Start of Block

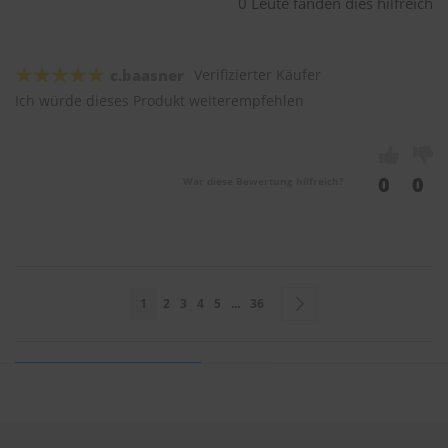
0 Leute fanden dies hilfreich
c.baasner
Verifizierter Käufer
Ich würde dieses Produkt weiterempfehlen
0
0
War diese Bewertung hilfreich?
Seite
Sie lesen gerade Seite
Seite
Seite
Seite
Seite
Seite
Seite
Weiter
1
2
3
4
5
...
36
Sie bewerten:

End of Block

ACTIVITY.
Lay out the text read from each entry as a numbered list with one line per item, leaving out blank lines. Give only the text and leave the pictures out of your answer.

ANSWER TO THIS EXERCISE.
1. 0 Leute fanden dies hilfreich
2. c.baasner
3. Verifizierter Käufer
4. Ich würde dieses Produkt weiterempfehlen
5. 0
6. 0
7. War diese Bewertung hilfreich?
8. Seite
9. Sie lesen gerade Seite
10. Seite
11. Seite
12. Seite
13. Seite
14. Seite
15. Seite
16. Weiter
17. 1
18. 2
19. 3
20. 4
21. 5
22. ...
23. 36
24. Sie bewerten:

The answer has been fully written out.